Hospital fees back on agenda

Hospital fees back on agenda

Fee paying in public hospitals is back in national discourse following recommendations by a special law commission on the back of decades-long cost-sharing debate.

But local health experts have said the proposed amendments to Malawi’s Public Health Act announced in Lilongwe on Wednesday could disenfranchise the poor from public health services.

The recommendations by the Special Law Commission on the Review of the Public Health Act include introducing nominal fees in public hospitals, establishing a health emergency fund and a scheme to regulate chemical trials.

But some health economists fear that the off-pocket payments for healthcare would hurt the poor who may either avoid seeking medical assistance or slide into ultra poverty as a result of crippling healthcare bills.

Commission members during the press briefing yesterday

Jobiba Chinkhumba, a lecturer in the  Health Economics and Policy Unit of Kamuzu College of Health Sciences (Kuhes) said in an interview yesterday that when the suggestions are taken to Parliament, lawmakers should consider the country’s poor majority who have little capacity to pay.

He said: “Mechanisms should be put in place to exempt and cushion vulnerable groups in our society to ensure the poor still have access to healthcare whenever they need it.

“More importantly, this policy should be closely monitored for early detection of unintended consequences.”

The commission,  led by Supreme Court Judge Dingiswayo Madise, recommends the nominal fees to address financial challenges haunting the public health sector. It further proposes that all workers in gainful employment should have a health insurance.

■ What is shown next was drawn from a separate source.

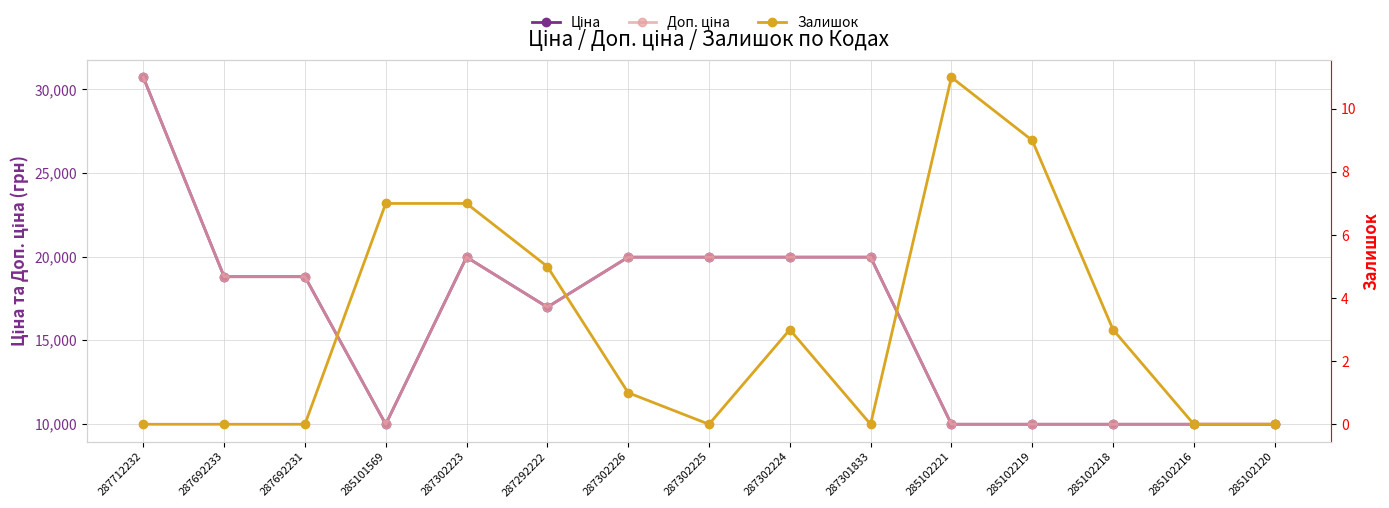

Is it true that Доп. ціна equals 16311.8 at 285102218?

False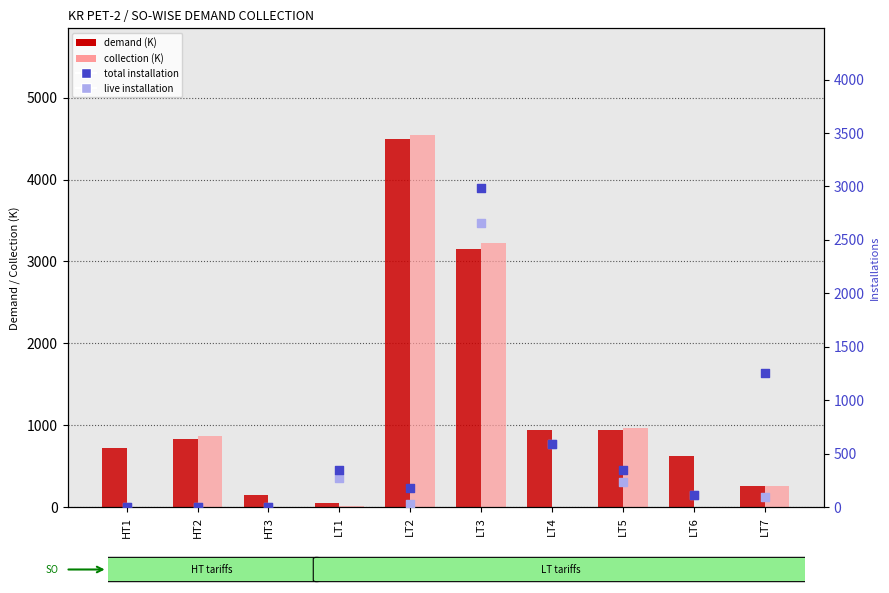

At which category is the sum across all series the highest?

LT3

 “The commission finds it imperative that beneficiaries should contribute to the financing of health services either through health insurance or out of pocket payments,” the commission’s report reads in part.

However, the commissioners propose that the nominal fees should not be charged on “public health services of national interest” such as immunisation, family planning, antenatal and emergency treatment, including accidents.

In a separate interview, health economist Dominic Nkhoma said getting everyone with the capacity to pay to contribute to health financing is crucial to self-reliance. However, he said it may not be easy to identify and isolate the poor to protect them from paying.

Nkhoma urged legislators and policymakers to come up with feasible factors for distinguishing exempted patients consistent with national and global best practices.

These include Universal Health Coverage, which requires everyone to get quality healthcare close to where they live without suffering hardships, including financial burdens.

Nkhoma argued:  “A key consideration should be that the reform does not promote out-of-pocket payments at the point [of entry] and that the system does not create barriers to access for the poor.

“This will require determining a road roadmap for the short, medium and long-term, including capacity building and institutional arrangements for effective implementation.”

The commission also proposed strict regulation of clinical trials involving medicines and other pharmaceutical products, making registration of all studies by the Pharmacy and Medicine Regulatory Authority as well as accreditation of researchers and audits of research ethics mandatory.

But Malawi Health Equity Network executive director George Jobe, while applauding the reform on clinical trials, said in an interview yesterday that he expects the authority to bring sanity to the biomedical research.

“This will stop the abuse of Malawians through participation in trials that are not thoroughly regulated.

“I think the law should demand further that Malawi should be given free drugs or any medical products approved after a trial its citizens participated in,” Jobe said.

He, however, opposed proposals for nominal healthcare fees at access point, saying they may further impoverish patients who have to choose between buying basics and seeking medical help.

He urged government to remain open for further feedback.

During the release of the report, Deputy Minister of Health Enoch Phale said the recommendation on fees is in line with the ministry’s plan health financing plans.